Problem to work on.
From the passage below on CSOM and cholesteatoma, list every type of cholesteatoma that it classifies by growth and spread.
Selected excerpt START
CSOM is an important middle ear disease since prehistoric times. It is a worldwide health problem and is still prevalent in the modern antibiotic era. Prevalence of CSOM in developing countries represent a wide range of 0.4% to 33.3%. In India, the prevalence rate of CSOM is 7.8% according to surveys conducted by the World Health Organisation. [1]

CSOM squamous epithelial type is characterised by a permanent perforation and persistent ear discharge refractory to topical antibiotics. The hallmark of this disease is the presence of a tumour-like mass called cholesteatoma, which has bone destroying properties. It involves the middle ear and mastoid and adjacent bony structures like the delicate ossicles. The middle ear mucosal folds and ligaments direct the growth and spread of cholesteatoma as follows--

1. Epitympanic (Attic) cholesteatomas arise in the pars flaccida and grow upwards towards the epitympanum. These may be subdivided into lateral epitympanic cholesteatomas if they involve only the Prussak's space, posterior epitympanic cholesteatomas if they grow medial to the incus to involve the posterior epitympanic space, anterior epitympanic cholesteatoma if they grow anteriorly to fill the space anterior to the cog.

2. Mesotympanic (Middle ear) cholesteatomas arise from the pars tensa and grow medially towards the long process of incus and stapes suprastructure. They may then grow upwards towards the posterior epitympanum or backwards into the facial recess and sinus tympani.

3. Holotympanic cholesteatomas involve the middle ear, epitympanum and mastoid.

4. Congenital cholesteatomas begin in the middle ear, usually in the antero-superior quadrant and may grow in all directions. [2]

Bone erosion is an established pathological characteristic of cholesteatoma. The mechanism of bone destruction is widely debated. It was initially believed that bone destruction was due to chronic gradual pressure exerted by the cholesteatoma. Some workers believe that a chemical process is responsible for bone destruction.

According to data obtained by Raman Spectroscopy Ohsaki [3] postulated that inorganic material in bone dissolves in otorrhea fluid, which has been rendered acidic due to fatty acids. This process is called demineralisation.

Interleukin-1 has been found in cholesteatoma by immune peroxidase and immunofluorescence technique. Interleukin-1 produces osteoclast activating factors, which stimulates osteoclasts which results in bone resorption. It also promotes migration of inflammatory cells and stimulates fibroblasts to produce prostaglandins and collagenase. [4] Cholesteatoma also produces tumour necrosis factor alpha, which stimulates neovascularisation and hence granulation tissue formation.

Thomsen [5] et al found little evidence of osteoclastic activity. They attributed bone resorption to histolytic activity within granulation tissue. CSOM squamous epithelial type is thus an inflammatory process with a defective wound healing mechanism. This inflammatory process in the middle ear is therefore harmful to the ossicular chain resulting in ossicular chain erosion and therefore discontinuity resulting in significant hearing loss. [6,7] Hence, the objective of our study is to correlate ossicular chain defects with degree of hearing loss in patients with CSOM squamous epithelial type.

MATERIALS AND METHODS

This is a descriptive study conducted in the Department of ENT, Mysore Medical College and Research Institute, Mysore from 1st November 2016 to 30th April 2017 for a period of 6 months. The study involved 102 patients with CSOM squamous epithelial type. Consent for the study was taken from the Institutional Ethics Committee of our institution.
Selected excerpt END
Given data START
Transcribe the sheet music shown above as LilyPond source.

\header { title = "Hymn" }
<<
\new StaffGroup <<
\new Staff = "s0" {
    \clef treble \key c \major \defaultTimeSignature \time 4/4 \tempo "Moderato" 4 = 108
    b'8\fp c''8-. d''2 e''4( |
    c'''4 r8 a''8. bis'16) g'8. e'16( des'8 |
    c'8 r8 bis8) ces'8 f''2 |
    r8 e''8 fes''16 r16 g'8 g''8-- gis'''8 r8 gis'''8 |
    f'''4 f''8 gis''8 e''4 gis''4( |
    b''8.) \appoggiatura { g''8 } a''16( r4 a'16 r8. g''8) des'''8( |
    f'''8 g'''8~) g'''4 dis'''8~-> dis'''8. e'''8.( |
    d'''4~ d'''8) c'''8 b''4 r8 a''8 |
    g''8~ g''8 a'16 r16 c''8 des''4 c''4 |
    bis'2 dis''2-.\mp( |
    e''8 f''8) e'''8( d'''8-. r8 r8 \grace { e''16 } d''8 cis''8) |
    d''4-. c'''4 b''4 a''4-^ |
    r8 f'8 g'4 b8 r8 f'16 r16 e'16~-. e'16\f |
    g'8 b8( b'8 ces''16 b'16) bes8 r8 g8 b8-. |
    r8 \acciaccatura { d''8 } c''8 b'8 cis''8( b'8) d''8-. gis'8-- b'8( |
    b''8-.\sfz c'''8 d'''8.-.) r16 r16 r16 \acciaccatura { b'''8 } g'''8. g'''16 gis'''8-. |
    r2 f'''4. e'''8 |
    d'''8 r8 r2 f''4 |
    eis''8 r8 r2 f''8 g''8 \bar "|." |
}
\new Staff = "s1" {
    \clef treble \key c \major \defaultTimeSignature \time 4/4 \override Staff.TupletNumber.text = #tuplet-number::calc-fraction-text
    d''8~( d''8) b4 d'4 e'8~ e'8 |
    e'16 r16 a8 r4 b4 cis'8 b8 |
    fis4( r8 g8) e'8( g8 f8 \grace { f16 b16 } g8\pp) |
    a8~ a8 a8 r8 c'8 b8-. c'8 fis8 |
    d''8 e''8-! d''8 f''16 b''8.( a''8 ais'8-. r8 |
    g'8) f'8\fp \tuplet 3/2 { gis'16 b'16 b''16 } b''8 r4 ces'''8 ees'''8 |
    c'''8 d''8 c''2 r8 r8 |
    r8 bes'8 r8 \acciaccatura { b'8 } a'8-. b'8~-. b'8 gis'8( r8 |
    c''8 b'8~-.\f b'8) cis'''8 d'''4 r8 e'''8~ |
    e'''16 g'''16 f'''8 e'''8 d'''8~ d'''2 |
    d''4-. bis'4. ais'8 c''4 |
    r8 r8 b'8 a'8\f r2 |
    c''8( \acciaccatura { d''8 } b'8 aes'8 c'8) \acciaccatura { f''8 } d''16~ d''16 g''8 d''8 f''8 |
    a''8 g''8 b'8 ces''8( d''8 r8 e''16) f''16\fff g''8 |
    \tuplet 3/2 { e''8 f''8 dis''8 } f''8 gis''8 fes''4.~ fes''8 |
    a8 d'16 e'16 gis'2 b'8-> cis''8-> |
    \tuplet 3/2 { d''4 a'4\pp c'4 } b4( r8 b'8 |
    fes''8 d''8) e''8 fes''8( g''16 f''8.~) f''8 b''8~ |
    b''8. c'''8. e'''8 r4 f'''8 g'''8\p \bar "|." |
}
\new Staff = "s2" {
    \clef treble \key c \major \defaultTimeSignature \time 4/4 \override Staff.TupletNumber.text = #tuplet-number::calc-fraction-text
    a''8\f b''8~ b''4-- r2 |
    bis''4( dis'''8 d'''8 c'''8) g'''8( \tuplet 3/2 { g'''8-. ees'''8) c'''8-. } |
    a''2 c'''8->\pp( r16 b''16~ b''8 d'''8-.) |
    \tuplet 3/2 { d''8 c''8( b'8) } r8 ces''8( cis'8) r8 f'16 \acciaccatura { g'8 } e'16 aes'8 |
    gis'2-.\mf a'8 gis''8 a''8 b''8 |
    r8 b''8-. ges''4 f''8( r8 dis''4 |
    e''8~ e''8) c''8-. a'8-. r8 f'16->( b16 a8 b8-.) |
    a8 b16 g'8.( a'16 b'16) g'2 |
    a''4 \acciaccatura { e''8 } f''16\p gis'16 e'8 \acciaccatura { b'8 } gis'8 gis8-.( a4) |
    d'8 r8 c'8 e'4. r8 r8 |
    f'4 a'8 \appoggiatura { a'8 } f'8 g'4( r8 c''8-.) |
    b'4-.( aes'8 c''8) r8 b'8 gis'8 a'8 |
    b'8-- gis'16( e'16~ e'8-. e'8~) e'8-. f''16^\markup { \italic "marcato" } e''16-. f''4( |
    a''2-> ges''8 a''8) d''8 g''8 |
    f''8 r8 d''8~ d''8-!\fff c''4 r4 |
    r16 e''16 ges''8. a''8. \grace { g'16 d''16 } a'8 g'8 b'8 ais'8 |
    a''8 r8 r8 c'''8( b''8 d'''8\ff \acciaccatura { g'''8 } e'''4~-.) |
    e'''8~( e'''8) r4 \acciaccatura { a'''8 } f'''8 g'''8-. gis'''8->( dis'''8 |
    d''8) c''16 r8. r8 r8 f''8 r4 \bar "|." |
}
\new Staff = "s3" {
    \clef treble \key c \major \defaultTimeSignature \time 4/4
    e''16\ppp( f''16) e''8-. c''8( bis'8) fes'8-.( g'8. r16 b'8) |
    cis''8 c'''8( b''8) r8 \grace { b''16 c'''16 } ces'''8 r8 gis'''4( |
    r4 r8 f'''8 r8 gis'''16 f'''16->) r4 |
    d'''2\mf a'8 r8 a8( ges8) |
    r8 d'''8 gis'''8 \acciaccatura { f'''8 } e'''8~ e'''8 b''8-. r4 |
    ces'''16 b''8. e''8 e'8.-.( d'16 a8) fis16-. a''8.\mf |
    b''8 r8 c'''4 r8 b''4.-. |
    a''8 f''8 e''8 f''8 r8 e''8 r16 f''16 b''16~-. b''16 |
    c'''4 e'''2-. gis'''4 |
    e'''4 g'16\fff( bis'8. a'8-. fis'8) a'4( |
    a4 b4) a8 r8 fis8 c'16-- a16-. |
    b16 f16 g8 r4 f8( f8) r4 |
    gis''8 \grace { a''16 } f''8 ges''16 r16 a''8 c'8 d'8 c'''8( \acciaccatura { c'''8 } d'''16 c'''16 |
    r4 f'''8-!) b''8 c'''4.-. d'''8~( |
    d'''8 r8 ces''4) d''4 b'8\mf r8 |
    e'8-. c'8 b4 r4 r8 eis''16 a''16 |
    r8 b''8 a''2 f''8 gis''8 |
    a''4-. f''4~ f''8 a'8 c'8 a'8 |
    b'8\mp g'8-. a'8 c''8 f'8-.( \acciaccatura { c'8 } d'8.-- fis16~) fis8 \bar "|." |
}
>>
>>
Given data END
Solution below.
- Epitympanic (Attic) cholesteatomas
- Mesotympanic (Middle ear) cholesteatomas
- Holotympanic cholesteatomas
- Congenital cholesteatomas